**Given instruction**
Retype the lines of the listing below from the line that contains "Document page, 1500x1125 pixels." through the line that contains "text_box 2014/7/10 [0, 1065, 351, 1125]", inclusive.

**Annotated region listings**
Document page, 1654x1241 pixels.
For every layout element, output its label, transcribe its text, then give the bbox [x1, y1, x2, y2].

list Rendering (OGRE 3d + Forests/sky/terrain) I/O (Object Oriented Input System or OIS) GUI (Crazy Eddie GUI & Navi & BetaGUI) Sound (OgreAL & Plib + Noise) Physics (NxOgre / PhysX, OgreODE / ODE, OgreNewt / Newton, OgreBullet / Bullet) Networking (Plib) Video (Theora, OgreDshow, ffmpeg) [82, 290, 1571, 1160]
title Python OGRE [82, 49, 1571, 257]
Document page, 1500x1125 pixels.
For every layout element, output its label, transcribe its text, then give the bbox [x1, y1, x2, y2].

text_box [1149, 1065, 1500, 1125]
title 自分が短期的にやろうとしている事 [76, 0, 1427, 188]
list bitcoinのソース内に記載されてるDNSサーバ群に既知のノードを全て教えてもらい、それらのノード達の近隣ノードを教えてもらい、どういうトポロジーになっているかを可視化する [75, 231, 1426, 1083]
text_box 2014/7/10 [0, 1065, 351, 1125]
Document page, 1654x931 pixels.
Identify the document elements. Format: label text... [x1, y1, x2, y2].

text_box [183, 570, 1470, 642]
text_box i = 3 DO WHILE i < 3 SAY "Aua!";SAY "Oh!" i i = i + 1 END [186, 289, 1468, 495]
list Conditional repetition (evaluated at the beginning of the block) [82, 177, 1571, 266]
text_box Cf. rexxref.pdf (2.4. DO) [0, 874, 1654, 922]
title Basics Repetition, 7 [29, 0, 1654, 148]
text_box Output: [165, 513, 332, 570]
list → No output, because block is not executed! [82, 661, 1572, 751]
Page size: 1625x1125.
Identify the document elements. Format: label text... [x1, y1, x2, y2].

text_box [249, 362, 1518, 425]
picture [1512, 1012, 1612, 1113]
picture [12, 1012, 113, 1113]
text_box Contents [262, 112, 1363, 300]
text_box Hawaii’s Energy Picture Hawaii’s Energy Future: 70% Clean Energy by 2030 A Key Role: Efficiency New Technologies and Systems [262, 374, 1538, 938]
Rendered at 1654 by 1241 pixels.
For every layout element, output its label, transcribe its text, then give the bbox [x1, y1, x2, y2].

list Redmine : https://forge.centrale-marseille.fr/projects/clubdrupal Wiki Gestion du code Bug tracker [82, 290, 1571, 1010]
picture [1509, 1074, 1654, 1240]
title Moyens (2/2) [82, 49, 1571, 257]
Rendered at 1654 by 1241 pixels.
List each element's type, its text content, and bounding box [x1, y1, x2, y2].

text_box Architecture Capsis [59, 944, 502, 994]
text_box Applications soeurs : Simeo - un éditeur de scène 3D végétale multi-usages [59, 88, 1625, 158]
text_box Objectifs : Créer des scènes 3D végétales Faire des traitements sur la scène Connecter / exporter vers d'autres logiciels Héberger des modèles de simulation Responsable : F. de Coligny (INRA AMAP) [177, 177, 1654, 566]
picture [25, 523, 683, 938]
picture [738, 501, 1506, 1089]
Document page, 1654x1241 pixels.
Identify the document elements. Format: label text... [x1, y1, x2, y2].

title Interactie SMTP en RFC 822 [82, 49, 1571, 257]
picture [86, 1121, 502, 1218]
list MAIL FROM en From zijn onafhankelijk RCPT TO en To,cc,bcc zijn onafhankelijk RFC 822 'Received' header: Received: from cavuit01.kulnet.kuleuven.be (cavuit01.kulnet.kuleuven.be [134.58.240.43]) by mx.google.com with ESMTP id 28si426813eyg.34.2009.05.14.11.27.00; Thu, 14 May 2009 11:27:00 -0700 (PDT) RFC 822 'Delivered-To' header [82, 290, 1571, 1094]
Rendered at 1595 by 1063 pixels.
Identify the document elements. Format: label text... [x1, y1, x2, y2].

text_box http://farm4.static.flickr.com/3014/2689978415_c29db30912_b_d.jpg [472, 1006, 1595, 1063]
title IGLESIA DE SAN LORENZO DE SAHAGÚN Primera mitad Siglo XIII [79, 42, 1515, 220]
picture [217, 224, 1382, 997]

**Answer for this exercise**
Document page, 1500x1125 pixels.
For every layout element, output its label, transcribe its text, then give the bbox [x1, y1, x2, y2].

text_box [1149, 1065, 1500, 1125]
title 自分が短期的にやろうとしている事 [76, 0, 1427, 188]
list bitcoinのソース内に記載されてるDNSサーバ群に既知のノードを全て教えてもらい、それらのノード達の近隣ノードを教えてもらい、どういうトポロジーになっているかを可視化する [75, 231, 1426, 1083]
text_box 2014/7/10 [0, 1065, 351, 1125]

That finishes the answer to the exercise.